İstanbul Havalimanı: Parası olmayana bir damla su yok
İstanbul Havalimanı'nda yiyecek ve içecek fiyatları da 'uçuyor.' Özellikle aktarma için havalimanında saatlerce beklemek zorunda kalanlar açlık ve susuzlukla sınav veriyor.
DUVAR - Tüm havalimanlarında olduğu gibi İstanbul Havalimanı yolcuları da pahalılık nedeniyle alışveriş yapmaktan çekiniyor. İkinci kontrol noktasından sonra suyun içeri sokulmasının yasak olduğu havalimanında dışarda 5 TL'ye satılan küçük boy şişe bile 35 liraya satılıyor. Özellikle aktarma için havalimanında saatlerce beklemek zorunda kalan yolcular alışveriş yaparken iki kere düşünüyor.

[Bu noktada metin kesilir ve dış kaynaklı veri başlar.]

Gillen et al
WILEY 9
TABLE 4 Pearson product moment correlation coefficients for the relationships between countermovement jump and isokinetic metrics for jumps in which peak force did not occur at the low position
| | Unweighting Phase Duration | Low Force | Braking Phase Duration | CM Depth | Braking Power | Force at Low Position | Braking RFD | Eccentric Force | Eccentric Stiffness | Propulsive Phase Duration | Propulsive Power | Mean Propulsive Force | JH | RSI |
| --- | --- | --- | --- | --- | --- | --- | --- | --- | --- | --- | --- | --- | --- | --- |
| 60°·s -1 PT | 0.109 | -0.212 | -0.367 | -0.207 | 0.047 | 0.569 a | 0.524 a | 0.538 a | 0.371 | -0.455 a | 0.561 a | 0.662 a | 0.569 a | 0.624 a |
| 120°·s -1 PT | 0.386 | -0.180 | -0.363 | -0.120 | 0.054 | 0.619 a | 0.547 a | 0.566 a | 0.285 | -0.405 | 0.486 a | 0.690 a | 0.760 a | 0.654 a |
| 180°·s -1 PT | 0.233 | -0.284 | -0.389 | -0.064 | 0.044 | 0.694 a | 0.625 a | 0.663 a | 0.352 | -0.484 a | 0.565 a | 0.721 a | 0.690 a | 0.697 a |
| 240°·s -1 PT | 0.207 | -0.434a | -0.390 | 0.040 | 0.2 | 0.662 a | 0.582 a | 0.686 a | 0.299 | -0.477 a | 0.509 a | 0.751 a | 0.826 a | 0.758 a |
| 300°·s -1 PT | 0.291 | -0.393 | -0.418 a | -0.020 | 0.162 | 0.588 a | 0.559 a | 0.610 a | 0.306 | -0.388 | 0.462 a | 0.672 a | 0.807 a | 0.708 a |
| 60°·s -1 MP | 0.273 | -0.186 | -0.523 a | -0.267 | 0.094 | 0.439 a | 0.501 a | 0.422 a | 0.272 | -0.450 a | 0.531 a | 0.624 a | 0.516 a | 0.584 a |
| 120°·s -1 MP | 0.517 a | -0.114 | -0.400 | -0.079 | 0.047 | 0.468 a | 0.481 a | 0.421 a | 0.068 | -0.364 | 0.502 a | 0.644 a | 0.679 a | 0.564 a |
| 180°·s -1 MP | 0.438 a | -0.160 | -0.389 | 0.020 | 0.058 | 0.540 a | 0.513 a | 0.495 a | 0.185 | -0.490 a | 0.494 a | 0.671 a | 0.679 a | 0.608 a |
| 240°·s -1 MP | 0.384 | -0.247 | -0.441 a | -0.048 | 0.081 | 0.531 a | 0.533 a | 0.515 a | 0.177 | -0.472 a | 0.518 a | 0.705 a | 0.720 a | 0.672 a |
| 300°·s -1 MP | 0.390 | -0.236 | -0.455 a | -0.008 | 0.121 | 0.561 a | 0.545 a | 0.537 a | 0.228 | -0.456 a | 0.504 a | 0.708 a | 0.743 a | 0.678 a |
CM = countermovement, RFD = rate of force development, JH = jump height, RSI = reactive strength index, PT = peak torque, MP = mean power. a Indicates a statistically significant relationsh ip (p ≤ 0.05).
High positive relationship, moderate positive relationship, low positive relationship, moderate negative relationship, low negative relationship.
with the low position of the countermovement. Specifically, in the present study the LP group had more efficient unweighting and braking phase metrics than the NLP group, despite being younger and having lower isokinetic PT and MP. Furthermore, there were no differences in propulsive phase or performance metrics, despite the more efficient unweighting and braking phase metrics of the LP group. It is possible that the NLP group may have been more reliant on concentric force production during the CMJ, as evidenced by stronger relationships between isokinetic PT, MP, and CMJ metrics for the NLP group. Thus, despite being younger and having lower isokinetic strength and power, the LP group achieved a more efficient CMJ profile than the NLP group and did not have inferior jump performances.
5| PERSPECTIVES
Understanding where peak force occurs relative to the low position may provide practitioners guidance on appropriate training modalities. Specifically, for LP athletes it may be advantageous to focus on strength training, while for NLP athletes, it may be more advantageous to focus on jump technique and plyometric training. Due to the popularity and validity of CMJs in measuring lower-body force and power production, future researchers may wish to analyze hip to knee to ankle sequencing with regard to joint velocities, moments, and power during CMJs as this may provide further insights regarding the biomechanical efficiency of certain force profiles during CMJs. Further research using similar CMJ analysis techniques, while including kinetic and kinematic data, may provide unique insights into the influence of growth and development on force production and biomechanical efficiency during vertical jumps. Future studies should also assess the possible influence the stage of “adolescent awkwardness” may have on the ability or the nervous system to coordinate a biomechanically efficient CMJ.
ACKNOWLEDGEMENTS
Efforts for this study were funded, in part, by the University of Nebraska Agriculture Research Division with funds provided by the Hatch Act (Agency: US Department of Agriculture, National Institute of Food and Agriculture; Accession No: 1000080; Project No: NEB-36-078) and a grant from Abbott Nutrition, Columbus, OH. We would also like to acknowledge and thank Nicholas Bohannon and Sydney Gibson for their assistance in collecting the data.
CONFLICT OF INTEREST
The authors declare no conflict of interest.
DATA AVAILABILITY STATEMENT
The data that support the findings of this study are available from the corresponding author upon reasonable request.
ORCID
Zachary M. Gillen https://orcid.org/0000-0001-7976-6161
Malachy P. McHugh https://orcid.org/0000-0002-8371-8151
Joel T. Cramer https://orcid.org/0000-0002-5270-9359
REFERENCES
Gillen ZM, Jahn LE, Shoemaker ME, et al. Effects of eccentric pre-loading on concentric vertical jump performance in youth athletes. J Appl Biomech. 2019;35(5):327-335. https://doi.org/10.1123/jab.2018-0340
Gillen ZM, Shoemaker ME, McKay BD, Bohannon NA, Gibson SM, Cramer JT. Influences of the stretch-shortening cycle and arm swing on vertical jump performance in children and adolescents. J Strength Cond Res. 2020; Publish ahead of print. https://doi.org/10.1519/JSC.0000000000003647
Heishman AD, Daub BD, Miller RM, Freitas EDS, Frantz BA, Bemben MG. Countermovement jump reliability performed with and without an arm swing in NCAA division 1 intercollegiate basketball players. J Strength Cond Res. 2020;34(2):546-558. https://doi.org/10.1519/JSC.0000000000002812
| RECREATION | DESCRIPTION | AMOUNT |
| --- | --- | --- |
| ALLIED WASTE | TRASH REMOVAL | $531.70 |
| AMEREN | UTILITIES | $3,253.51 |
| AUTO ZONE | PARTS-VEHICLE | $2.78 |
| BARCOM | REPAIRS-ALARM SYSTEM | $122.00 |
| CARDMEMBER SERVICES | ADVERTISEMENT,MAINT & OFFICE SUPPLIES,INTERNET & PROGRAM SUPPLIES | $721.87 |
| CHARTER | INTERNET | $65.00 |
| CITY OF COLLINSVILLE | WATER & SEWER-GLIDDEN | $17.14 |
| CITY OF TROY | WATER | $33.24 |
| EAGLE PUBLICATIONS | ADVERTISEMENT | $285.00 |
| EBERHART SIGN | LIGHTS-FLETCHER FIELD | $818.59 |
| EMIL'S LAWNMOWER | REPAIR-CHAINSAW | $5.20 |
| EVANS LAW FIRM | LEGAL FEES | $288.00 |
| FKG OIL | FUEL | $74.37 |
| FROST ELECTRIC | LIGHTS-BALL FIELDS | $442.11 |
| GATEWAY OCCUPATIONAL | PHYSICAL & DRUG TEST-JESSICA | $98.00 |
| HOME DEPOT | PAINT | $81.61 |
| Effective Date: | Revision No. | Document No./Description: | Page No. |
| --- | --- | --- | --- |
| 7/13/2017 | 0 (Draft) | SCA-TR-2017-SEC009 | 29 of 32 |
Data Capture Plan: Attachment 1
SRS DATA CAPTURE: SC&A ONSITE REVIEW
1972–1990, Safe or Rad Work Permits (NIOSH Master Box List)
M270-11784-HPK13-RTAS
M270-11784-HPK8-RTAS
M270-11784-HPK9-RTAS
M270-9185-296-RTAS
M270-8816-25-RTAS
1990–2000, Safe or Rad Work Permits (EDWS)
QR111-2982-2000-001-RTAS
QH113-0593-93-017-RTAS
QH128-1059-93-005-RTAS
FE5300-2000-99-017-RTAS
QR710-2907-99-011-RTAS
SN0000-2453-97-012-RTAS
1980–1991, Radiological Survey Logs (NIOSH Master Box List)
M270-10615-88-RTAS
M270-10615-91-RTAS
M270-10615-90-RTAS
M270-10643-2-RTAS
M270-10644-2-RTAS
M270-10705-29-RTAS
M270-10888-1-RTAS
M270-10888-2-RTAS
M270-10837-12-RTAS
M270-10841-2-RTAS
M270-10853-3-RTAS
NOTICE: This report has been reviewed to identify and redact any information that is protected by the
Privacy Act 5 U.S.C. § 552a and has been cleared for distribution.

Farklı şehir ve ülkelerden gelenler İstanbul Havaalanı'na iner inmez valizini alıp ayrılıyor. Ancak buradan başka kentlere ya da ülkelere gidenler aktarma için saatlerce uçak beklemek zorunda kalıyor. Uçağı kaçırmamak için erken gelenler, uçağı rötar yapanlar ve aktarma için bekleyenlerin oluşturduğu kalabalık en temel gıda ürünlerini bile almakta zorlanıyor. Kent merkezine uzak olması nedeniyle, havalimanında dışarıya çıkarak bir şeyler satın almak mümkün değil. İçeriye girildiğinde 18 farklı noktada ücretsiz su sebili bulunuyor. Ancak ikinci kontrol noktasından geçtikten sonra su sebili bulunmuyor. Bu kontrol noktasından geçerken içeriye su sokmak da yasak. Bu yüzden uçağı rötar yaptığı için ya da aktarma yaptığı için bu alanda bazen saatlerce beklemek zorunda kalan yolcular yüksek fiyatlar ödemeye mecbur kalıyor.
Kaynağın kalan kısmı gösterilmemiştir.